* Data to process:

▬▬▬▬▬▬▬▬▬▬

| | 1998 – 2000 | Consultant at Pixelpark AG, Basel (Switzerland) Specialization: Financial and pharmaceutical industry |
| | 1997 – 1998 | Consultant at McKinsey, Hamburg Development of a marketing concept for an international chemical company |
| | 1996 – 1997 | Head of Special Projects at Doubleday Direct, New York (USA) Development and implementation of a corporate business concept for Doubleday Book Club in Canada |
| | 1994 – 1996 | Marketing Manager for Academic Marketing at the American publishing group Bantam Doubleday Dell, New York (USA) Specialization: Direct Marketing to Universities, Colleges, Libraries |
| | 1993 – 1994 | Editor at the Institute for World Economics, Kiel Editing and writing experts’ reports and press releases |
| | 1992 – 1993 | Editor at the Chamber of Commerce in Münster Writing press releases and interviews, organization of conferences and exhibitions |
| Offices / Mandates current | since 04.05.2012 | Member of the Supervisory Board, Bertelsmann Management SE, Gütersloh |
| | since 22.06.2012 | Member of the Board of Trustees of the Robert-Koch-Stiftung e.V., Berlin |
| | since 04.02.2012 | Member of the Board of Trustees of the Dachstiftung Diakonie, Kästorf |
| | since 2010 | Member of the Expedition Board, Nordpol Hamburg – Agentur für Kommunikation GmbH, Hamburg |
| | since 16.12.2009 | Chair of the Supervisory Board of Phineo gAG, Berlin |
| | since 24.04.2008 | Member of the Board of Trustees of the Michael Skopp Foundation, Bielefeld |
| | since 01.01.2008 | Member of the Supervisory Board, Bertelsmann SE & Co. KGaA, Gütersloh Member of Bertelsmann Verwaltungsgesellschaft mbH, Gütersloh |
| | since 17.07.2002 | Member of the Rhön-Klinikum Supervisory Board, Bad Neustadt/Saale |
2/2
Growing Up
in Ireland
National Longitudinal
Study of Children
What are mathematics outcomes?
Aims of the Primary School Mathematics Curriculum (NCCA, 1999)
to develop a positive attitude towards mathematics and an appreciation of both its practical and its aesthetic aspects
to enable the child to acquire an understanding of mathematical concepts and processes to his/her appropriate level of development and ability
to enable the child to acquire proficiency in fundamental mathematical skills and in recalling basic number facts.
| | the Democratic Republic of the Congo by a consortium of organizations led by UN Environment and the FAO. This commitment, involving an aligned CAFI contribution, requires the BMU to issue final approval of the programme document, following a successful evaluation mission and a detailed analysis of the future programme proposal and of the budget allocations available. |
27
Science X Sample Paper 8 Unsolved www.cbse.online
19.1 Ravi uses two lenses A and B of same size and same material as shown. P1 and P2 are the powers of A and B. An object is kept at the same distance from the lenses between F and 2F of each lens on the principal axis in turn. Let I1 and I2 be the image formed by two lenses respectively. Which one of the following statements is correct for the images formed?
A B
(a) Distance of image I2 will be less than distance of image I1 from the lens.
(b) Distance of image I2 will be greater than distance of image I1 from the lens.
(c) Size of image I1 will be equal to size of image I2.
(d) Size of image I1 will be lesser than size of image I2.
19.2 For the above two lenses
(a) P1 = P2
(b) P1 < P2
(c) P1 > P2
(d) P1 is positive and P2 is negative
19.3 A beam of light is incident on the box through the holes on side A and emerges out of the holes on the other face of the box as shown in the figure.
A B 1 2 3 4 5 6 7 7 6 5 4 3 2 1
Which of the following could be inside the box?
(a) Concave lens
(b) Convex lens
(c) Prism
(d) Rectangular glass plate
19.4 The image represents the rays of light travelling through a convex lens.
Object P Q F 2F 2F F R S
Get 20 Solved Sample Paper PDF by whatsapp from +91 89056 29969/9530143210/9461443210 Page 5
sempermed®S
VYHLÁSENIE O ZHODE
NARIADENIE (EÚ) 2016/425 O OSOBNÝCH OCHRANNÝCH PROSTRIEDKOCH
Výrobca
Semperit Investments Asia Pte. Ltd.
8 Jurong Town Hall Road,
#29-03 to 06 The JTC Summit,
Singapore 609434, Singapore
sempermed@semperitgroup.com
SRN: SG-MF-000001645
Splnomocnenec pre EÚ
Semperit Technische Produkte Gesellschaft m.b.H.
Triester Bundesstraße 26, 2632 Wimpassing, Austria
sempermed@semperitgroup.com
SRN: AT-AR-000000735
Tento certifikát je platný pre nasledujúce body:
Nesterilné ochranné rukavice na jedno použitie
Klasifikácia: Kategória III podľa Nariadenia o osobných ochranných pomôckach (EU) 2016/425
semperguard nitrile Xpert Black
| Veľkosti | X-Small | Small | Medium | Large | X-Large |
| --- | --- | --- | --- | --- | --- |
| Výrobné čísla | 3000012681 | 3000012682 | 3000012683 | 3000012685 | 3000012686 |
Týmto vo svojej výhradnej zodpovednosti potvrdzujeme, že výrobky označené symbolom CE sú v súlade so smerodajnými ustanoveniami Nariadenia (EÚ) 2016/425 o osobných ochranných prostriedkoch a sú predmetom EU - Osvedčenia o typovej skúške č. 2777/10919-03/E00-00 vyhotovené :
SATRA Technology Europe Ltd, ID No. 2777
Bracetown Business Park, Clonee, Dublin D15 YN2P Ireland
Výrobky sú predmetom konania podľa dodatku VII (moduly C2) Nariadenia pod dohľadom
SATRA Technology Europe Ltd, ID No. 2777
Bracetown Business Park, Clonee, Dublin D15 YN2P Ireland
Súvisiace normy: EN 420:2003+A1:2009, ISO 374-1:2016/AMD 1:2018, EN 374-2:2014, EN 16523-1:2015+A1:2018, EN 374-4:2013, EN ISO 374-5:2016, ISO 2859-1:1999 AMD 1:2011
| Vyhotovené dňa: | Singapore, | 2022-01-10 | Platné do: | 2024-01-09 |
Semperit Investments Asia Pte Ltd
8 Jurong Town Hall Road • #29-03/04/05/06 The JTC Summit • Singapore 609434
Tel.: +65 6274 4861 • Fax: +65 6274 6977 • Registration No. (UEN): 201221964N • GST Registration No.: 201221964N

▬▬▬▬▬▬▬▬▬▬

* Task to carry out: Among the lines of the material, find those that hold the word "mathematical" and copy them.

* Your response:
to enable the child to acquire an understanding of mathematical concepts and processes to his/her appropriate level of development and ability
to enable the child to acquire proficiency in fundamental mathematical skills and in recalling basic number facts.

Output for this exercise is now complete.